| Task set |
1 – Extract the passage of the hemivertebra surgery text between "Hemivertebrae in the" and "and treatment effects.", inclusive.
2 – According to the hemivertebra surgery text, during what period did the analyzed patients undergo surgery?
3 – Decide whether each statement agrees with the hemivertebra surgery text, answering yes or no and quoting the deciding words: (a) The patients were studied prospectively. (b) Radiographic deformity parameters were measured at three time points, including the latest follow-up. (c) The sequential correction technique relied on a single rod for every surgical maneuver.
** Opening Text block **
OBJECTIVE

Hemivertebrae in the cervicothoracic junction in the pediatric population are treated conventionally with a two-rod instrumentation pattern. However, the increase in complexity, severity, and immaturity of osseous malformation in the cervicothoracic spine presents additional challenges in construct planning. This study aims to introduce an integrated instrumentation strategy named the sequential correction technique in the treatment of congenital cervicothoracic scoliosis caused by hemivertebra (CTS-HV) and evaluate its feasibility and treatment effects.

METHODS

We retrospectively analyzed a consecutive series of patients with CTS-HV who underwent posterior-only HV resection with sequential correction technique from March 2018 to November 2023. This technique employed multiple rods, each being designated for a specific task, to sequentially perform surgical maneuvers involving osteotomy closure, torticollis correction, and implant integration. Individualized adjustments on instrumentation configuration involving rod number, rod type (whole, segmental, or satellite), cervical anchor choice, and connector placement could be made according to the severity of CTS and cervical pedicle dysplasia. Radiographic deformity parameters of the head-neck-shoulder complex were measured preoperatively, postoperatively, and at the latest follow-up. One-way repeated measures analysis of variance and Bonferroni correction were used to compare data at different time points. Additionally, any complications that occurred intraoperatively and during follow-up would be recorded.
** Closing Text block **
** Opening Dataset block **
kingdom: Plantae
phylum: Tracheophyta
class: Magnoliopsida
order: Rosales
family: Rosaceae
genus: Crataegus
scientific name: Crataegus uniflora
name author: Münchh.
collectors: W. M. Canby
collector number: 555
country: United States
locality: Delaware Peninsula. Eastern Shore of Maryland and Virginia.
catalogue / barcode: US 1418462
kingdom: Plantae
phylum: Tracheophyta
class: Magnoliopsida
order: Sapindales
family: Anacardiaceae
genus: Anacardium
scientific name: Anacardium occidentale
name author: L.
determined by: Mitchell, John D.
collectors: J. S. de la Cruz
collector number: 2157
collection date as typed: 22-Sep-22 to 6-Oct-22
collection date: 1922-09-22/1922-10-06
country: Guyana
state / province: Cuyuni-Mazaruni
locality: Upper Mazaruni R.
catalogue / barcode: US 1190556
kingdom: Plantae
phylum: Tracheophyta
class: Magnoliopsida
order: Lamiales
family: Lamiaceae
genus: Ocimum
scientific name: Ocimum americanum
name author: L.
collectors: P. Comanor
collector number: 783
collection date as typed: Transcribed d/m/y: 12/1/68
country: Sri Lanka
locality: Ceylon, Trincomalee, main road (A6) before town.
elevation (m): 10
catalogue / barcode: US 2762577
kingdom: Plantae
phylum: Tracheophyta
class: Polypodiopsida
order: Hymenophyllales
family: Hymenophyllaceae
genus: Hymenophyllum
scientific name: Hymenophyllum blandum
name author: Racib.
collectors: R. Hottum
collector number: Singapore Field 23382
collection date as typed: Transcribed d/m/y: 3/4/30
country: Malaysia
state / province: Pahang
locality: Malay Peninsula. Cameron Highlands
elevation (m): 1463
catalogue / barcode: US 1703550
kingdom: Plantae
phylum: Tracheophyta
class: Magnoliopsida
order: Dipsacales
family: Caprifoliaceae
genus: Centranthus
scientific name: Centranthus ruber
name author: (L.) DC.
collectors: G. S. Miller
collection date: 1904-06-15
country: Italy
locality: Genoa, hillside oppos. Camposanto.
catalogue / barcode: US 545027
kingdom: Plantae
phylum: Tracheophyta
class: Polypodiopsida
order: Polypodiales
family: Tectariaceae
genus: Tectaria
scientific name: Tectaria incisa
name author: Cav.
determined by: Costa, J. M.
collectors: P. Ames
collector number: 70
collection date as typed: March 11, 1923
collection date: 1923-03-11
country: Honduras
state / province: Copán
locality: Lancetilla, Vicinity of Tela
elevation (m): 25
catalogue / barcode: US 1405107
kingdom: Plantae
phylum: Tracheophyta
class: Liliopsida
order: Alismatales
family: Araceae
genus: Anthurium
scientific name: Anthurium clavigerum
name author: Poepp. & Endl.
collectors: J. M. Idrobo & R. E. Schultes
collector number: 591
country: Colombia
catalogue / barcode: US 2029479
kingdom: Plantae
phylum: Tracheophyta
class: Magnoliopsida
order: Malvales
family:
** Closing Dataset block **
| Answers per task |
1 –
Hemivertebrae in the cervicothoracic junction in the pediatric population are treated conventionally with a two-rod instrumentation pattern. However, the increase in complexity, severity, and immaturity of osseous malformation in the cervicothoracic spine presents additional challenges in construct planning. This study aims to introduce an integrated instrumentation strategy named the sequential correction technique in the treatment of congenital cervicothoracic scoliosis caused by hemivertebra (CTS-HV) and evaluate its feasibility and treatment effects.

2 – From March 2018 to November 2023.

3 –
(a) No: "We retrospectively analyzed a consecutive series of patients"
(b) Yes: "measured preoperatively, postoperatively, and at the latest follow-up"
(c) No: "This technique employed multiple rods, each being designated for a specific task"